私が不甲斐ない所為もあると思う。
子供故の歪んだ愛情表現だと言われ、頭では一応解ってる。
でも、散々踏みにじられた私の心は、納得できずに、おさまる場所もなく彷徨っている。
唇を噛むと、強く噛むなと颯ちゃんの指先が唇に触れた。
「リリーがどれだけ傷ついてたかを知ってるから、そいつを許せとは言わない。だけど、形は違えど、俺も行き場のない憤りを抱えてた時期があったから、形は違えど気持ちが解らないでもない」
「ただ」と強く強調して続ける。
「だからと言って、善悪の分別が付く歳になっても、さっきみたいな発言をして良い訳じゃない」
「……はい。すみませんでした」
「俺は、学校にリリーを迎えに行くたび『ロリコンヤロー』てなじられたけど……」
「本当にすみませんでした!」
私の知らないとこで、颯ちゃんをそんなふうに呼んでたなんてっ!
頬を膨らませると、宥めるように颯ちゃんが頭を撫でた。
「リリーには不謹慎な話だけど、リリーが泣いて俺に縋ってくれたのが嬉しかった。

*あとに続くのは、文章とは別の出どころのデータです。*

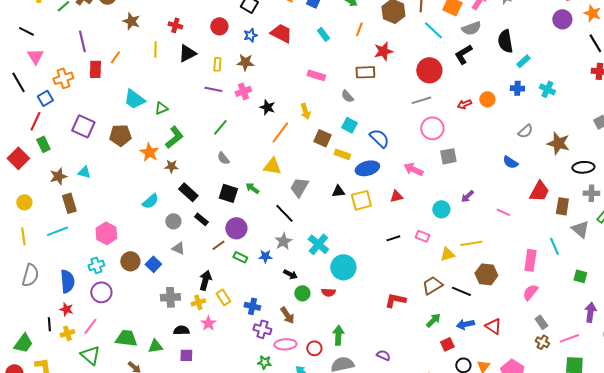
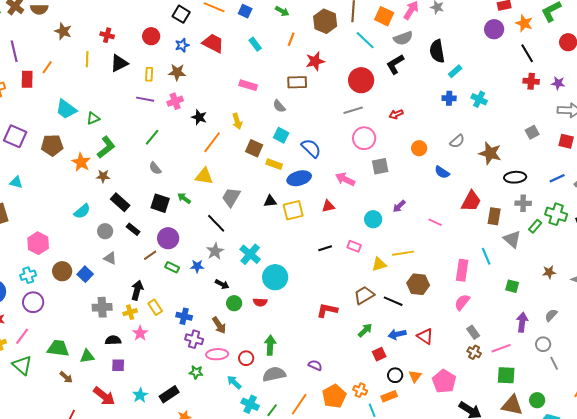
orange circle: (487, 99) -> (419, 148), moved

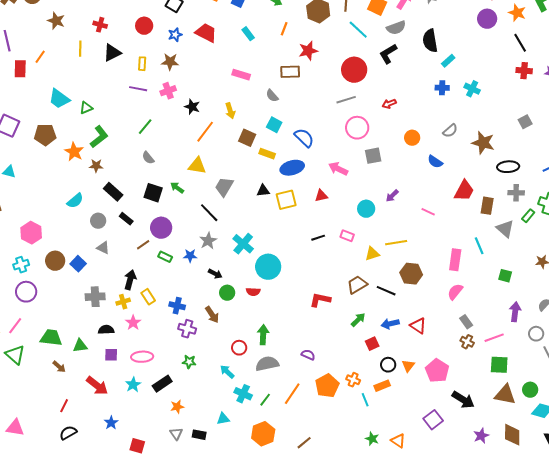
pink ellipse: (217, 354) -> (142, 357), moved

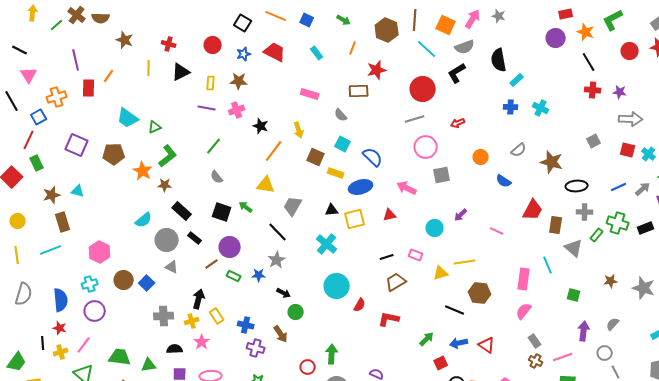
gray circle: (98, 221) -> (167, 240), size x1.5
cyan cross: (243, 244) -> (327, 244), moved
brown trapezoid: (357, 285) -> (396, 282), moved
red semicircle: (253, 292) -> (360, 305), moved, turned -64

俺はずっと1人だったから、誰かに頼られ、必要とされる事に生きる意味を見出した。俺は傷つくリリーに救われたんだ」
微笑む瞳の奥に、私の知らない颯ちゃんの闇が見え隠れして、不安を煽る。
いくら自分の記憶を探っても、颯ちゃんにそんな冥暗の片鱗を見つけ出せない。
私、自分の事ばかりで颯ちゃんの異変に気づけなかったのかもしれない……。
「颯ちゃんは……1人じゃないよ?」
「ああ。今はリリーが居る」
今は……。
チクリと胸が痛んだ。
颯ちゃんは、変わらず微笑んでくれる。
繋いだ手は、しっかり結ばれ、そう簡単に解ける気もしない。
「私……光を許す」
「え……?」
「こんな私でも、颯ちゃんが救われたなら、あの時の苦しみはただの悲しいだけのものじゃないから。だから私は、もう光を恨まない」
私の記憶の颯ちゃんは、いつも笑顔だった。